━━━━━ Documentfragment ━━━━━
En na dit alles moeten we dan eerlijkheidshalve toegeven dat eigenlijk de politieke groeperingen - meer bepaald de Vlaams nationale - voor het eerst de ontwikkeling bij het jonge volk in zuiverder banen trachtte te leiden. Het woord idealisme kreeg langzamerhand weer zin en betekenis; onze nationale erfgoederen, hervonden, werden een onvolprezen bezit. De natuur en de lichamelijke ontwikkeling werden in harmonischer verhoudingen geleid tot de geestelijke waarden. onze eigen liederen werden gezongen, en zo verder. En al werd hier nu niet precies de nadruk gelegd op zuiver godsdienstige kwesties, toch kon de aangetoonde evolutie niet anders dan ook dit aspect dieper en hechter doen beleven. Want was het Cyriel Verschaeve niet, die eens de waarde van een gezond idealisme in (ongeveer) de volgende bewoordingen formuleerde: ‘Heil de drager van één gedachte, want die gedachte draagt hem zelf.’?
Vandaar dan ook het succes dat deze richting kende bij een overgroot deel van de jong-voelende en Nederlands denkende jeugd. Maar ondanks alles, ook hier bleken pijnlijke tekorten, ook hier bleef de ware rangorde vaak te schematisch en te eenzijdig beperkt. Want niet alleen liederen en nationaal idealisme, gebaseerd op leuzen en slogans, konden de werkelijke uitbouw van de jeugd met de nodige psychische verdieping wapenen.
━━━━━ Datasetfragmenten ━━━━━
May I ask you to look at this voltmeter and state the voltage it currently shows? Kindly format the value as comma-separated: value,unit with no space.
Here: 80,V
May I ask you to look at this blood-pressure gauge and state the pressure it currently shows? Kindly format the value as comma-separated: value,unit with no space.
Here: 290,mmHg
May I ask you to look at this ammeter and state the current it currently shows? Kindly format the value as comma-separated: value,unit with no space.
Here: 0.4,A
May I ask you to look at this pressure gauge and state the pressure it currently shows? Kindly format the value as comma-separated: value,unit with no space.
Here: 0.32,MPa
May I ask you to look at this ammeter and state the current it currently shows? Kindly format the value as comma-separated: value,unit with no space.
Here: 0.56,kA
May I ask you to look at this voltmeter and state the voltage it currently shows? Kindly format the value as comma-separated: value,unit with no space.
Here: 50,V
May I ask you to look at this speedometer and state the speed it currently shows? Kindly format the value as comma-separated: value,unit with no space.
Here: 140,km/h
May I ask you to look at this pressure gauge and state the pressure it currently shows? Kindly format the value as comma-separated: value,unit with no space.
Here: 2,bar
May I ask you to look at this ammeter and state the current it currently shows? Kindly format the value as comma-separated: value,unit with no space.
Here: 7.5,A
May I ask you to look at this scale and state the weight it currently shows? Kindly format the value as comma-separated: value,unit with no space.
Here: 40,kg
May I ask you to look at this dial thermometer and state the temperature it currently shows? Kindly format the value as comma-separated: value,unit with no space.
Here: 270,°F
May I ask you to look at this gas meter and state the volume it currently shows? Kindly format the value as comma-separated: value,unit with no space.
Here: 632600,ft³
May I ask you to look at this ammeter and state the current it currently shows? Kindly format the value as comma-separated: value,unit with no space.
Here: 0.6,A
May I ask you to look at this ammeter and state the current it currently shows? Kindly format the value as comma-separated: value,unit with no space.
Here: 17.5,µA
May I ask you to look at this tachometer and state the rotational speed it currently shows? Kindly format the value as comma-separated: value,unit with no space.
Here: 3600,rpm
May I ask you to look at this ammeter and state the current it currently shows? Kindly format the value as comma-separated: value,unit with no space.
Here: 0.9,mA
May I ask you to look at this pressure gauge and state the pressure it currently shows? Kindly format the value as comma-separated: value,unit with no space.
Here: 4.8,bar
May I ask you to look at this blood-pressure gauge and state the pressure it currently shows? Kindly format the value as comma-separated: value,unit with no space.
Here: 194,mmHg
━━━━━
- [Opdrachten]
1. Schrijf uit het documentfragment de passage over die begint bij "Vandaar dan ook" en doorloopt tot en met "psychische verdieping wapenen.".
2. Herschrijf de alinea van het documentfragment die begint met "Vandaar dan ook het succes" in beknoptere vorm, met behoud van de belangrijkste gegevens.

- [Antwoorden]
1.
Vandaar dan ook het succes dat deze richting kende bij een overgroot deel van de jong-voelende en Nederlands denkende jeugd. Maar ondanks alles, ook hier bleken pijnlijke tekorten, ook hier bleef de ware rangorde vaak te schematisch en te eenzijdig beperkt. Want niet alleen liederen en nationaal idealisme, gebaseerd op leuzen en slogans, konden de werkelijke uitbouw van de jeugd met de nodige psychische verdieping wapenen.

2. Deze richting had veel succes bij een overgroot deel van de jong-voelende, Nederlands denkende jeugd. Toch bleken ook hier pijnlijke tekorten: de ware rangorde bleef vaak te schematisch en te eenzijdig beperkt. Liederen en nationaal idealisme op basis van leuzen en slogans volstonden niet om de jeugd te vormen met de nodige psychische verdieping.